Ich konnte es kaum erwarten, die Uhr einmal anzulegen. Dann die Überraschung: Sie sitzt auch mit dem Stahlgliederband perfekt an meinem Handgelenk und trägt sich ultrabequem. Zudem besitzt das komplett verschraubte Band eine praktische Doppelfaltschließe. Das Band ist sogar am Gehäuse verschraubt und kann gegen das mitgelieferte Leder- oder Kautschukband ausgetauscht werden, beide mit wunderschöner, praktischer und solider Faltschließe. 

Wertigkeit

Trotz oder gerade aufgrund ihrer Designperfektion hat die CGK205 V2 ihre Bezeichnung als Zeitmessinstrument – mit dieser Bezeichnung auf dem Lieferschein wurde sie in die Redaktion geliefert – zu Recht verdient. 

Uhren mit diesem Uhrwerk laufen bei mir teils seit über 10 Jahren zuverlässig und genau, allerdings trage ich mehrere Uhren im Wechsel. Dennoch dürfte die CGK205 V2 im Alltag auch bei ständigem Tragen viele Jahre lang anständig laufen, bevor sie für einen Service zum Uhrmacher muss, bei meinen Uhren mit diesem Uhrwerk war dies bisher nur bei einer Uhr einmal der Fall. 

Die Gangwerte der Testuhr lagen ebenfalls im absolut grünen Bereich. Auch ohne Prüfzertifikat wurden auf der Gangwaage chronometertaugliche Werte erzielt, der mittlere Gang lag bei einer bis zwei Sekunden Vorgang am Tag, das ist für eine mechanische Armbanduhr ein geradezu sensationeller Wert, der nur mit perfekt einreguliertem Uhrwerk erreicht wird. 

Fazit

Die Temption DGK205 V2 ist im wahrsten Wortsinne ein Zeitmessinstrument und meiner Meinung nach eines der schönsten.
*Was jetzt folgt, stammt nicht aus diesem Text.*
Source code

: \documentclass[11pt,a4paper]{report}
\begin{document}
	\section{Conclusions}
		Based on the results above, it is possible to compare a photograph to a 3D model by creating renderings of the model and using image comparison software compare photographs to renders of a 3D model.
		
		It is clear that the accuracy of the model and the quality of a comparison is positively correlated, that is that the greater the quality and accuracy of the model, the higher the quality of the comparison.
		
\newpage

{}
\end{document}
Das komplizierte mechanische Automatikwerk bietet in der verwendeten hochwertigen Elaboré-Version beste Voraussetzungen für eine lange präzise Funktionsweise im Alltag. Mein Wunsch für die dritte Version der CGK205 wäre eine Pulsometerskala anstelle der Tachymeterskala, da ich meinen Sportsgeist zunehmend außerhalb des Autos auslebe.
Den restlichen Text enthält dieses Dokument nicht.